## Work to be completed
How many lines in the entries below contain the word "shown", matching case? Give only the number.

## Dataset excerpts
════
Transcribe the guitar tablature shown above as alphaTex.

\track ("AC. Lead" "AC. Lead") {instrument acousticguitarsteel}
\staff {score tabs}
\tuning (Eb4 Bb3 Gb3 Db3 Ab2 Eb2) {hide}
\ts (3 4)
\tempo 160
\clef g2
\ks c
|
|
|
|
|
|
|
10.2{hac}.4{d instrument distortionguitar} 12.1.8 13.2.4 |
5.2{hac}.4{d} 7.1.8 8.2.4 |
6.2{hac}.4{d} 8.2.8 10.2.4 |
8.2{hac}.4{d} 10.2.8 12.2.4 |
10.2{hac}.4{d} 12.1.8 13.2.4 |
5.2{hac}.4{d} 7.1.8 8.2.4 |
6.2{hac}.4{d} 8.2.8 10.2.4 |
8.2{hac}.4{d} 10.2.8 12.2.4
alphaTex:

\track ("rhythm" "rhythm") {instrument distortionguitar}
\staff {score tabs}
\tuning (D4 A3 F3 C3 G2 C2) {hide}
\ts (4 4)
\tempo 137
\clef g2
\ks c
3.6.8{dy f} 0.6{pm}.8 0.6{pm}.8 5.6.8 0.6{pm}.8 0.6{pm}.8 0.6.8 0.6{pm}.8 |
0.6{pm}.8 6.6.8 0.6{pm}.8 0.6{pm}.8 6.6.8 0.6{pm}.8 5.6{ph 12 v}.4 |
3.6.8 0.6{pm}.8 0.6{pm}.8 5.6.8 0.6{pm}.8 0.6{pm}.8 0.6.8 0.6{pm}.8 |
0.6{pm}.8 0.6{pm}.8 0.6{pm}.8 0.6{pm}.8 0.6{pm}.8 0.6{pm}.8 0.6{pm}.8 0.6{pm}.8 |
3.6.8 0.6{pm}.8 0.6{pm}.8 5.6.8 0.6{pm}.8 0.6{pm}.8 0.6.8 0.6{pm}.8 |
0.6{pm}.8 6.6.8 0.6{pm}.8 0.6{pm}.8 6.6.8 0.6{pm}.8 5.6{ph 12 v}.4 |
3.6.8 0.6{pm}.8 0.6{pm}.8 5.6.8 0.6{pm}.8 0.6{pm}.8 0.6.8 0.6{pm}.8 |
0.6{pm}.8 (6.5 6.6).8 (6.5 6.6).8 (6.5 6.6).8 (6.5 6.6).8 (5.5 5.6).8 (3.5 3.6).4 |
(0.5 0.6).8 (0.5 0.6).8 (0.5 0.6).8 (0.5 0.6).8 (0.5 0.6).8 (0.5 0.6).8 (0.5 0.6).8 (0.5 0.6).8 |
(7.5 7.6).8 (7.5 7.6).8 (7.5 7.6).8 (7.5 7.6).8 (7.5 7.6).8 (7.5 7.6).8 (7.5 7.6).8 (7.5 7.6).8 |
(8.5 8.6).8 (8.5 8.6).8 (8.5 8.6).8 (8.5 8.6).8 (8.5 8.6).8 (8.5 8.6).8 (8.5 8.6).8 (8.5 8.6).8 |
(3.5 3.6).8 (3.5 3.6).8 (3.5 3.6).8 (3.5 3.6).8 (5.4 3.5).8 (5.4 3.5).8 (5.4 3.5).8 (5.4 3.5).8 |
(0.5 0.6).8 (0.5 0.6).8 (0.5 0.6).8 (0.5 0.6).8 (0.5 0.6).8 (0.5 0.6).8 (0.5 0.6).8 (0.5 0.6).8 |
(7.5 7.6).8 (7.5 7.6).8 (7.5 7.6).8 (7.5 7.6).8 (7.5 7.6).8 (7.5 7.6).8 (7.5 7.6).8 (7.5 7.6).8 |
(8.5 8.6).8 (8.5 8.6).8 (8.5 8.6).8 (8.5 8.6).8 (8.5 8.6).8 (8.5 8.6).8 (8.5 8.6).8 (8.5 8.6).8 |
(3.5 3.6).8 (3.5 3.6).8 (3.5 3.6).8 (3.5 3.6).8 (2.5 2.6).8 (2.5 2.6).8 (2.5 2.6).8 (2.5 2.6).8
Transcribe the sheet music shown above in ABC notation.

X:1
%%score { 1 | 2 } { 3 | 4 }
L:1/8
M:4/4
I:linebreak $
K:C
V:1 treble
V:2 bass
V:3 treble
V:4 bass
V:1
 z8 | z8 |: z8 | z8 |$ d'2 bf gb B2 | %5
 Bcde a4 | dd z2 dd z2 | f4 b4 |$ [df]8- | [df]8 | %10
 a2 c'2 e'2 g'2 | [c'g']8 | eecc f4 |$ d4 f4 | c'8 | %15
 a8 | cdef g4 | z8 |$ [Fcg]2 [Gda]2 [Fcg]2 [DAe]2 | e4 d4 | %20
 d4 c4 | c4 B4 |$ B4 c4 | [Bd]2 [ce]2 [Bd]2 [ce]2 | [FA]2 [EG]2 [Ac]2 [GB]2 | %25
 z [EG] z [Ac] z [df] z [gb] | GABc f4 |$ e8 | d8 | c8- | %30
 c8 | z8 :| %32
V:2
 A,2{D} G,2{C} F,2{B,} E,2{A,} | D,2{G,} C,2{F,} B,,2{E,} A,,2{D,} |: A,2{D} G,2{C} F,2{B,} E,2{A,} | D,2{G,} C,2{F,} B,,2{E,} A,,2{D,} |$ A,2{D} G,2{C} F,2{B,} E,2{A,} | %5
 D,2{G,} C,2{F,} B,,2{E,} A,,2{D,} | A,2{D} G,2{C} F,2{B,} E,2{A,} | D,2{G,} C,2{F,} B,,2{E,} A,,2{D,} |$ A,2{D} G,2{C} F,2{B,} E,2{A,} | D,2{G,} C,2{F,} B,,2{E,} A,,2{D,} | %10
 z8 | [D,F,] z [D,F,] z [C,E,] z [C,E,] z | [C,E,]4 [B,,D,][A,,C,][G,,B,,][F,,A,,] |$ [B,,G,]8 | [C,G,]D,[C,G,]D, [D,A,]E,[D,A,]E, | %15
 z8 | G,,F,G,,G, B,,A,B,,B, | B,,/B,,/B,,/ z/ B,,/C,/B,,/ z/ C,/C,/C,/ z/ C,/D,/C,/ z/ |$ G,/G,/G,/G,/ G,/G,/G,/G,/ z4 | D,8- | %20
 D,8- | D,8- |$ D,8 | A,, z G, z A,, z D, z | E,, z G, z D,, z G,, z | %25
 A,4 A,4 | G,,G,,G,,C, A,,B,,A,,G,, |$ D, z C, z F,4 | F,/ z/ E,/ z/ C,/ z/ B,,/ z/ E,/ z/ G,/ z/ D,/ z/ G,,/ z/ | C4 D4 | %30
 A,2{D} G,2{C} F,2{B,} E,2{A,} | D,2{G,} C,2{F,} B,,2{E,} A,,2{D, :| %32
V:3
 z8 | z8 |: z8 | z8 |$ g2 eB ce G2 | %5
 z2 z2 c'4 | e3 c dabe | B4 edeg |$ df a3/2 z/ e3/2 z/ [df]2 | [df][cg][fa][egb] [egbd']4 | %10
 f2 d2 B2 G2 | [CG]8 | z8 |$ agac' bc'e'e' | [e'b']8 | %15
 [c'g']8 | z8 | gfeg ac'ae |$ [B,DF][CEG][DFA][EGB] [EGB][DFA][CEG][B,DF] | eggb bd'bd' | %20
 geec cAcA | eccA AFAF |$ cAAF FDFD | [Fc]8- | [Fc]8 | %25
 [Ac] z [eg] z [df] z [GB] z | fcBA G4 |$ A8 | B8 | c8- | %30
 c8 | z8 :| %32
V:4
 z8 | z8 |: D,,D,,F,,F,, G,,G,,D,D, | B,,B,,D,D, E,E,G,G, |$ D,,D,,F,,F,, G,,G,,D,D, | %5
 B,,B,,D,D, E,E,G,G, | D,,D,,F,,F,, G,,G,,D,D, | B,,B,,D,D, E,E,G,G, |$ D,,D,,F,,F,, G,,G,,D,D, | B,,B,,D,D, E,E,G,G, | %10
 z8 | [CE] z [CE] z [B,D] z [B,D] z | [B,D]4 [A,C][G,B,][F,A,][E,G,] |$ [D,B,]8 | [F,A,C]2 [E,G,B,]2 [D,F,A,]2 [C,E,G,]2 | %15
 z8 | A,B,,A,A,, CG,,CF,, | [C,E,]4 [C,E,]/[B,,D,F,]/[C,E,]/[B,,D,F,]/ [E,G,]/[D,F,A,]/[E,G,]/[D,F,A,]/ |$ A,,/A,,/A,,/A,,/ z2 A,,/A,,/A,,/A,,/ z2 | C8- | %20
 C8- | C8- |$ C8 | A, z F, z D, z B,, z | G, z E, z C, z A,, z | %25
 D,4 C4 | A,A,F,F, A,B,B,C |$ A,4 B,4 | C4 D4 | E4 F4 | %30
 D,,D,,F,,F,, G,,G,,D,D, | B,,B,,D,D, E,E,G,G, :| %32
════
## Written answer
2